I call these "in-between" events "sub-critical." They signal the possibility
that a potentially greater hazard awaits. Among the collective effects of these
sub-critical events are the maintenance of community recall and a refinement of
the calculus for gauging their implications. Thus, a local model is developed
and reinforced, calling attention to the potentially hazardous consequences not
only for the infrequent events of lesser magnitude, but also the exceptional
event. Expectations of sub-critical events are modified by experience. A
discount rate is applied (defining roughly the horizon beyond which events
become largely irrelevant). The event remote in the past is perceived as remote
or unlikely in the near future.
Although a dramatic environmental crisis recedes historically, it can be revived
by an event of magnitude. Thus, a collective model is developed for exploring
the environment and for searching our social experience for strategies of
response. Such strategies are continually subject to testing. The point is
that problems of forecasting and contingency planning can occupy AS LARGE A
PLACE IN THE POPULAR DOMAIN as they do in some more specialized domains of
knowledge. Conflicting views of the world outside a reservation community, as
an agent of both devastation and prosperity, have developed over long-standing,
repeated exposure to sub-critical events.

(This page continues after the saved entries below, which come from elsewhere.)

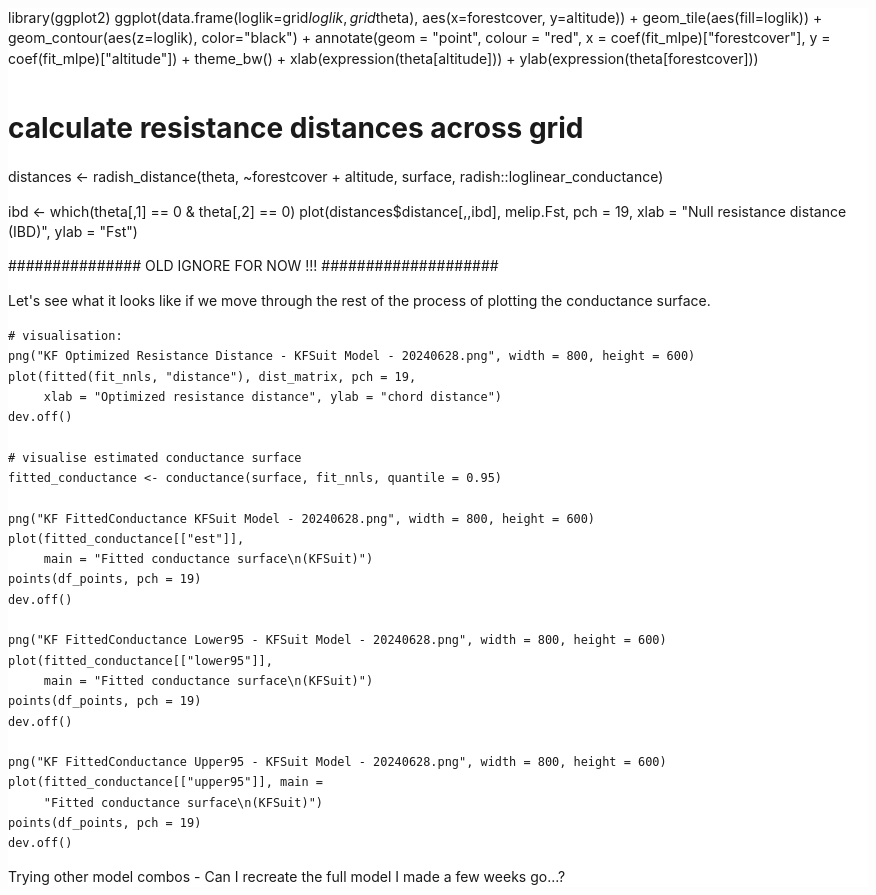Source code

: library(ggplot2)
ggplot(data.frame(loglik=grid$loglik, grid$theta), 
       aes(x=forestcover, y=altitude)) + 
  geom_tile(aes(fill=loglik)) + 
  geom_contour(aes(z=loglik), color="black") +
  annotate(geom = "point", colour = "red",
           x = coef(fit_mlpe)["forestcover"], 
           y = coef(fit_mlpe)["altitude"]) +
  theme_bw() +
  xlab(expression(theta[altitude])) +
  ylab(expression(theta[forestcover]))

# calculate resistance distances across grid
distances <- radish_distance(theta, ~forestcover + altitude, 
                             surface, radish::loglinear_conductance)

ibd <- which(theta[,1] == 0 & theta[,2] == 0)
plot(distances$distance[,,ibd], melip.Fst, pch = 19, 
     xlab = "Null resistance distance (IBD)", ylab = "Fst")


############### OLD IGNORE FOR NOW !!! ####################

Let's see what it looks like if we move through the rest of the process of plotting the conductance surface.
```
# visualisation:
png("KF Optimized Resistance Distance - KFSuit Model - 20240628.png", width = 800, height = 600)
plot(fitted(fit_nnls, "distance"), dist_matrix, pch = 19,
     xlab = "Optimized resistance distance", ylab = "chord distance")
dev.off()

# visualise estimated conductance surface
fitted_conductance <- conductance(surface, fit_nnls, quantile = 0.95)

png("KF FittedConductance KFSuit Model - 20240628.png", width = 800, height = 600)
plot(fitted_conductance[["est"]], 
     main = "Fitted conductance surface\n(KFSuit)")
points(df_points, pch = 19)
dev.off()

png("KF FittedConductance Lower95 - KFSuit Model - 20240628.png", width = 800, height = 600)
plot(fitted_conductance[["lower95"]], 
     main = "Fitted conductance surface\n(KFSuit)")
points(df_points, pch = 19)
dev.off()

png("KF FittedConductance Upper95 - KFSuit Model - 20240628.png", width = 800, height = 600)
plot(fitted_conductance[["upper95"]], main = 
     "Fitted conductance surface\n(KFSuit)")
points(df_points, pch = 19)
dev.off()
```
Trying other model combos - Can I recreate the full model I made a few weeks go...?
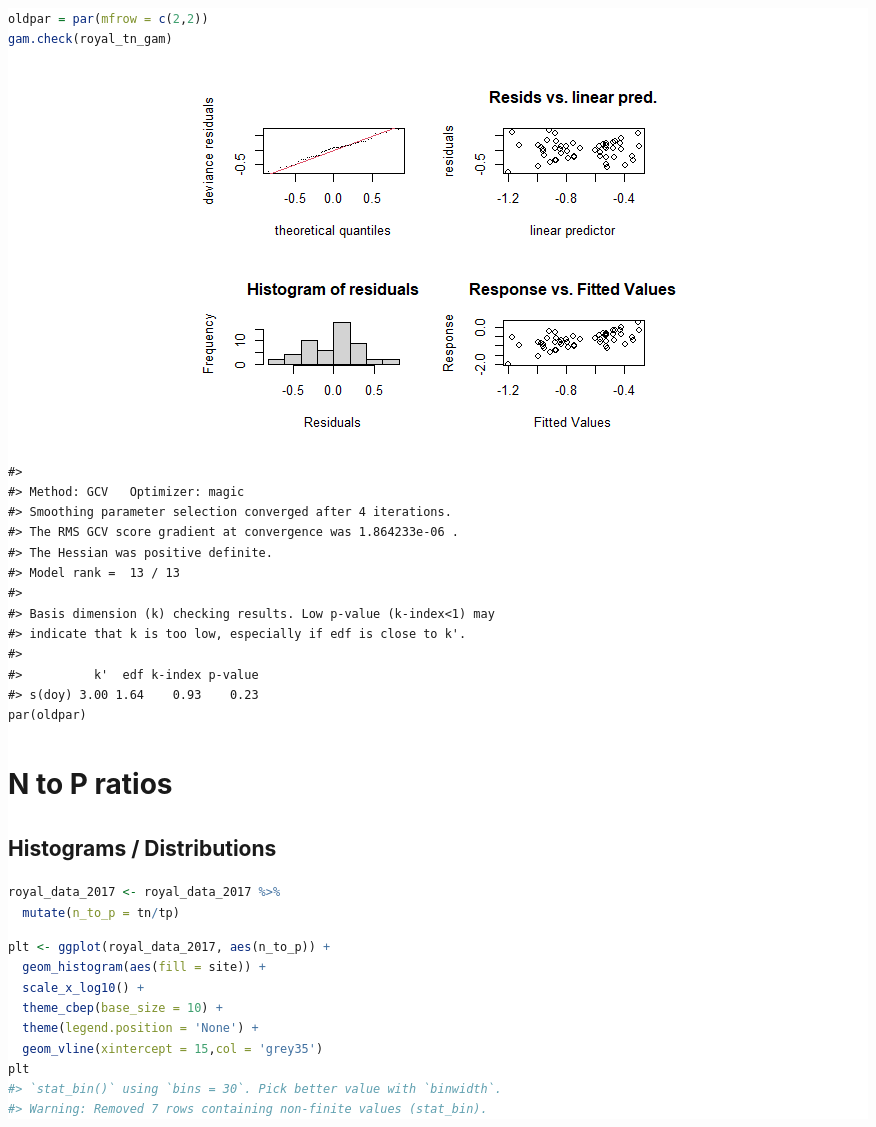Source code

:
 ``` r
oldpar = par(mfrow = c(2,2))
gam.check(royal_tn_gam)
```

<img src="DEP_Nutrients_Royal_Analysis_files/figure-gfm/tn_gam_diagnostics-1.png" style="display: block; margin: auto;" />

    #> 
    #> Method: GCV   Optimizer: magic
    #> Smoothing parameter selection converged after 4 iterations.
    #> The RMS GCV score gradient at convergence was 1.864233e-06 .
    #> The Hessian was positive definite.
    #> Model rank =  13 / 13 
    #> 
    #> Basis dimension (k) checking results. Low p-value (k-index<1) may
    #> indicate that k is too low, especially if edf is close to k'.
    #> 
    #>          k'  edf k-index p-value
    #> s(doy) 3.00 1.64    0.93    0.23
    par(oldpar)

# N to P ratios

## Histograms / Distributions

``` r
royal_data_2017 <- royal_data_2017 %>%
  mutate(n_to_p = tn/tp)
```

``` r
plt <- ggplot(royal_data_2017, aes(n_to_p)) + 
  geom_histogram(aes(fill = site)) +
  scale_x_log10() +
  theme_cbep(base_size = 10) +
  theme(legend.position = 'None') +
  geom_vline(xintercept = 15,col = 'grey35')
plt
#> `stat_bin()` using `bins = 30`. Pick better value with `binwidth`.
#> Warning: Removed 7 rows containing non-finite values (stat_bin).
```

When we think of these events, we think of ravaging disease, loss of land base
and traditional subsistence resources, removal from local communities of whole
cohorts of children sent to boarding schools where strong sanctions were
levelled against speaking one's native language or visiting home, revelations of
unannounced accidental, routine, and experimental releases of ionizing radiation
and toxic chemicals that may have exposed workers and nearby residents to
contamination -- you know the littany of insult added to injury better than I.
In each of these episodes, it is probably the case that even more exceptional
consequences were averted. It is also true that in each case, accompanying the
trauma and visible signs of destruction were assurances from agents outside the
community to the effect of either (a) it's for your own good, or (b) a higher
national purpose is being served. Far from reassuring, however, such statements
have served only to engender mistrust; they resonate with inequity and cast
doubt on the technical expertise of those who discount (or fail to acknowledge)
the dire consequences of their decisions. They are offered as self-absolution
of responsibility, and in some instances, such statements have been misleading
if not patently inaccurate.
What am I trying to say? Even in a matter that may seem cut-and-dried, like how
"risky" is this factory to human health and the bioshpere, risk is as much a
matter of resolving questions of equity, trust, consent, and liability as it is
an engineering problem. At issue is who has seats at the table where choices
get made, and my advice to "specialists" is to relinquish their control over
these choices, giving credit to non-specialists for their intimate familiarity
with issues in the domain of equity, trust, consent, and so forth.